I too have been married to an addict for almost 17 years. I have an 18 year old son from a previous marriage and we have a 14 year old daughter together. I don't know that I've had an honest "good" year in all the years we've been together. From birth of our child it has always been me taking care of the children, paying bills and making decisions - his only responsibility was sitting in a bar until closing then coming home and demanding his food be done. 
As Hawaii has stated you get tired asking, threatening, pleading, begging and bugging them to let up, be more comforting & supportive or asking what you can do to help. The answer will always be the same...."NOTHING".
I too have lost respect for my husband and though I've been determined for many many years that one day my husband was going to see the light it has never come.

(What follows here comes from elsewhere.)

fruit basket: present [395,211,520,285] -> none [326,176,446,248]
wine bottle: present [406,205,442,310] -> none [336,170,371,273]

I know excatly how you feel moving on, but unfortunately through my experience there is no yes or no answer out there. Living with an addict is like a continuous emotional rollercoaster that leaves you not knowing if you will be going up or coming down from day to day.

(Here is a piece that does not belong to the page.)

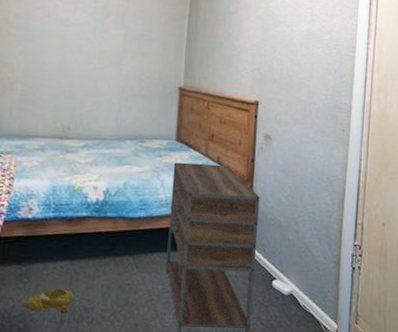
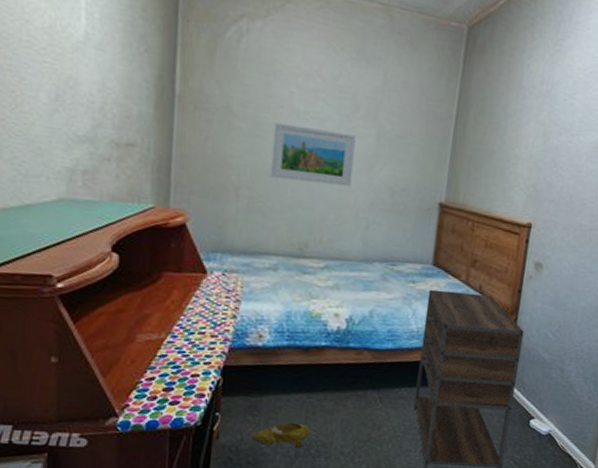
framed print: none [39,28,108,77] -> present [270,122,356,187]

I have gotten to the point where I need meds for anxiety and depression to get through each day. I am hoping you are not at that point or ever will be. I've known in my heart that things would probably never change since he believes he has no problem but in my mind I've always hoped it was wrong. Like you I am unable to afford to be on my own with my daughter still in school and the other in college, but the thought crosses my mind often that if working two jobs is what I need to do, then my happiness would be worth it!
I hope everything works out for you and that you find the true happiness you deserve!